[Source passage — start]

An International Atomic Energy Agency convoy prepares to depart Kyiv, en route to the Zhaporizhizha nuclear power plant on Wednesday, Aug. 31, 2022.

By Andrew E. Kramer and Victoria Kim


A team of United Nations inspectors reached the Zaporizhzhia Nuclear Power Plant on Thursday after crossing the front line between Russian and Ukrainian forces, braving intensified shelling that highlighted the risks of a nuclear accident.


“The IAEA mission arrived” at the plant, the Ukrainian nuclear power company, Energoatom, said on the Telegram messaging app. A convoy of nine vehicles entered the complex around 2:15 p.m. local time, Russia’s Interfax news agency reported.


As the U.N. experts set off on Thursday morning in a convoy of armored SUVs toward the dangerous buffer zone separating the two armies in southern Ukraine, Russian mortar shells struck the plant, Energoatom said, causing equipment failures that forced the shutdown of one reactor and the activation of backup generators at another.


The extent of damage from the strikes was not immediately clear, and there were no reports of heightened radiation levels around the facility. But weeks of repeated strikes in and around the plant, which is controlled by Russian forces but operated by Ukrainian engineers, have raised fears of a nuclear catastrophe.


The urgency of the threat prompted the U.N. team, which includes 14 experts with the International Atomic Energy Agency, to make the last-minute decision to proceed to the plant even as the thud of artillery strikes was heard in the parking lot of their hotel 30 miles away.


The shelling underscored the risks of their mission. Although neither Russia nor Ukraine had agreed to a cease-fire in the area, both had said they would guarantee the safety of the mission. As the shelling continued despite those promises, both armies accused the other of attacking the route toward the plant and placing the U.N. inspectors in peril.


“We are aware of the current situation; there has been increased military activity,” Rafael M. Grossi, the IAEA secretary-general, who is leading the mission, told reporters before the inspectors set off early Thursday.


Grossi said the Ukrainian military had briefed him on the combat overnight near his planned route. “But weighing the pros and cons, and having come so far, we are not stopping,” he said. “We consider that we have the minimum conditions to move, accepting the risks are very, very high.”


“We have a very important mission to accomplish,” Grossi said.


It took weeks of delicate negotiations for both sides to agree to the IAEA visit, but it remained unclear how much time the experts would have to verify the plant’s safe operation. The journey required the team to cross several checkpoints separating the Ukrainian and Russian sides of the battlefield.


Foreign journalists were not being permitted to accompany the inspectors, who are among the few international personnel who have tried to cross the front line since the war began in February.


The gravest risks, Grossi said before the journey began, would come as the column of SUVs crossed the so-called gray zone, or buffer area between the two armies, where neither side’s military holds sway. It is an area of fields cratered from artillery shelling, where the dangers “are significant,” he said.


In the hours before the mission departed, Ukrainian officials reported barrages by rocket artillery and howitzers, and the flight of attack helicopters, in the town of Enerhodar, which lies along the route the nuclear monitors will travel.


On Thursday, the Ukrainian head of the Zaporizhzhia region, Oleksandr Starukh, said that the IAEA team was being held up by Russian shelling along the agreed route of travel. At the same time, Vladimir Rogov, an official in the Russian army’s occupation administration in the region surrounding the plant, accused Ukraine of carrying out “massive shelling” in Enerhodar and attempting to disrupt the U.N. mission.

[Source passage — finish]
[Records — start]

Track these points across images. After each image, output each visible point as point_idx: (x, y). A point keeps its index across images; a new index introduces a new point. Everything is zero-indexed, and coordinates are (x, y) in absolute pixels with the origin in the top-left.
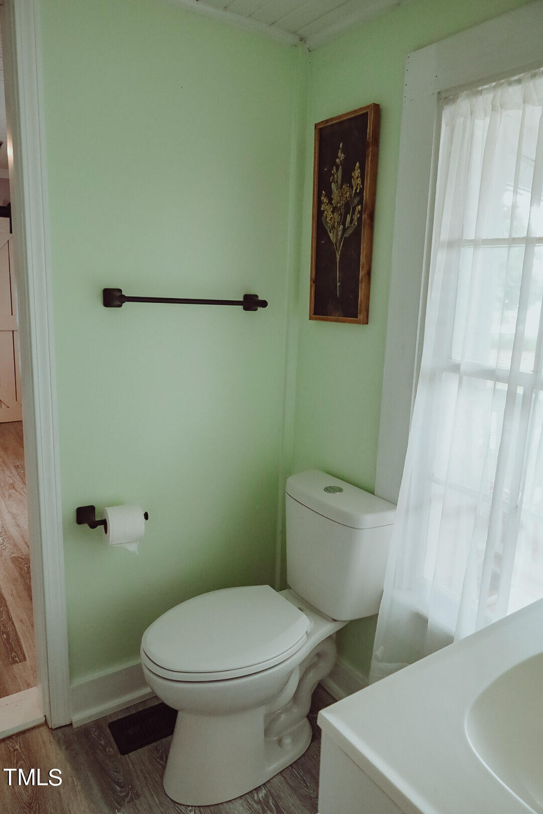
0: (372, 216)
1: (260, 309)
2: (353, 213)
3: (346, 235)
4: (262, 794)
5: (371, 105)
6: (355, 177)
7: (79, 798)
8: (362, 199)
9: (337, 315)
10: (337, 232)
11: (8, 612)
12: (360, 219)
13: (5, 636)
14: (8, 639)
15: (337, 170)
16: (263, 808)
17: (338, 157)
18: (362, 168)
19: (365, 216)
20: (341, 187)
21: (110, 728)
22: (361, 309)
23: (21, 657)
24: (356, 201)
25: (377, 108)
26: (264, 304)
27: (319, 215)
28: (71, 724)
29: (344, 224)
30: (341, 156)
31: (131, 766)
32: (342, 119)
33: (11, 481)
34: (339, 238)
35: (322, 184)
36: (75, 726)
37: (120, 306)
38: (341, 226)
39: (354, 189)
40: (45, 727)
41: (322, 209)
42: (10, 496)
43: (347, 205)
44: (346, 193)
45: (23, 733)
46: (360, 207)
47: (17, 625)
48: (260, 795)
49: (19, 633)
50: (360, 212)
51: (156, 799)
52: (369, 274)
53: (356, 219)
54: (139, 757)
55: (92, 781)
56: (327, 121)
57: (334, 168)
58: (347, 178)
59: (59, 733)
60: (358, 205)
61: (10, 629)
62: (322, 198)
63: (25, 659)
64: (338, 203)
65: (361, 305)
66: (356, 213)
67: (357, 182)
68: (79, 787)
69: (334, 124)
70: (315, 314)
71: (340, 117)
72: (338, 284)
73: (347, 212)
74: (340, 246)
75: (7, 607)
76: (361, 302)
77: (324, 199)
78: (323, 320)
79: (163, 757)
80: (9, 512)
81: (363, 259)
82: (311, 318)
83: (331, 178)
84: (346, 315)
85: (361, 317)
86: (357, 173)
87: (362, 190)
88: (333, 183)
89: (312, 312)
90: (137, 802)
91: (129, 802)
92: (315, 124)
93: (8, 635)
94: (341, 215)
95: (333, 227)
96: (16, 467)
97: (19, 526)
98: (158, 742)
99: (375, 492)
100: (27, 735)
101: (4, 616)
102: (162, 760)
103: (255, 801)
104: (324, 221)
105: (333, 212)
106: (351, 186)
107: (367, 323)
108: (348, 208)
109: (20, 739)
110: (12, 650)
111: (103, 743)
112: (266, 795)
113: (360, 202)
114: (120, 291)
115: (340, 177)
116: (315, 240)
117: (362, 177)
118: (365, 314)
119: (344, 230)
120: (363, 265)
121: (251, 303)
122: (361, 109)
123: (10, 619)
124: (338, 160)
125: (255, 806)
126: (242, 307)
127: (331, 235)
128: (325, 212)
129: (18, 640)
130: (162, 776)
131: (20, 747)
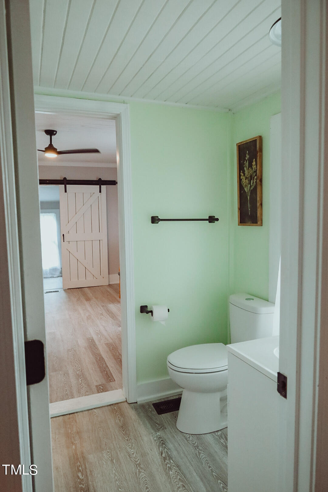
0: (261, 181)
1: (216, 222)
2: (254, 180)
3: (252, 189)
4: (219, 433)
5: (258, 136)
6: (254, 165)
7: (141, 427)
8: (256, 174)
9: (250, 222)
10: (248, 188)
11: (106, 363)
12: (256, 182)
13: (105, 372)
14: (107, 373)
15: (246, 162)
16: (219, 437)
17: (246, 157)
18: (256, 161)
19: (258, 181)
20: (248, 169)
21: (153, 405)
22: (259, 220)
23: (114, 380)
24: (254, 174)
25: (260, 138)
26: (217, 220)
27: (240, 180)
28: (137, 403)
29: (250, 184)
30: (248, 156)
31: (162, 418)
32: (247, 142)
33: (101, 312)
34: (248, 190)
35: (241, 168)
36: (138, 403)
37: (158, 223)
38: (249, 185)
39: (253, 169)
40: (126, 403)
41: (241, 178)
42: (101, 318)
43: (251, 176)
44: (250, 171)
45: (118, 403)
46: (256, 177)
47: (110, 369)
48: (218, 434)
49: (111, 371)
50: (256, 179)
51: (173, 430)
52: (261, 204)
53: (255, 182)
54: (166, 416)
55: (147, 422)
56: (241, 142)
57: (245, 161)
58: (250, 165)
59: (132, 405)
60: (255, 176)
61: (107, 370)
62: (241, 174)
63: (115, 381)
64: (247, 175)
65: (259, 218)
66: (255, 179)
67: (254, 167)
68: (142, 423)
69: (244, 144)
70: (240, 223)
71: (246, 141)
72: (249, 210)
73: (251, 179)
74: (249, 193)
75: (105, 361)
76: (259, 217)
77: (242, 174)
78: (244, 225)
79: (176, 417)
80: (102, 325)
81: (258, 199)
82: (239, 225)
83: (244, 165)
84: (253, 223)
85: (259, 223)
86: (254, 163)
87: (256, 170)
88: (245, 168)
89: (239, 222)
90: (165, 430)
91: (162, 430)
92: (237, 144)
93: (107, 372)
94: (249, 180)
95: (246, 186)
96: (103, 306)
97: (106, 331)
98: (174, 412)
99: (269, 299)
100: (119, 404)
101: (104, 365)
102: (176, 418)
103: (216, 435)
104: (242, 183)
105: (246, 179)
106: (252, 169)
107: (262, 226)
108: (251, 178)
109: (116, 405)
110: (109, 377)
111: (150, 410)
112: (221, 434)
113: (256, 175)
114: (158, 217)
115: (247, 164)
116: (239, 192)
117: (256, 165)
118: (261, 222)
119: (251, 187)
120: (258, 201)
121: (212, 219)
122: (254, 138)
123: (107, 366)
124: (246, 158)
125: (216, 436)
126: (208, 221)
127: (245, 189)
128: (243, 179)
129: (111, 374)
130: (176, 423)
131: (117, 408)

[Records — finish]

Brief 1 —
Using the Zaporizhzhia article, decide whether each statement agrees with it, answering yes or no and quoting the words that decide it: (a) the U.N. team includes 14 experts with the International Atomic Energy Agency; (b) foreign journalists traveled with the inspectors; (c) Russia and Ukraine had agreed to a cease-fire in the area.
Brief 2 —
Name every person the Zaporizhzhia article mentions by name, including its authors.
Brief 3 —
Copy the Zaporizhzhia article word for word from "It took weeks" to "of the battlefield.".

Response area 1 —
(a) Yes: "which includes 14 experts with the International Atomic Energy Agency"
(b) No: "Foreign journalists were not being permitted to accompany the inspectors"
(c) No: "neither Russia nor Ukraine had agreed to a cease-fire in the area"

Response area 2 —
Andrew E. Kramer
Victoria Kim
Rafael M. Grossi
Oleksandr Starukh
Vladimir Rogov

Response area 3 —
It took weeks of delicate negotiations for both sides to agree to the IAEA visit, but it remained unclear how much time the experts would have to verify the plant’s safe operation. The journey required the team to cross several checkpoints separating the Ukrainian and Russian sides of the battlefield.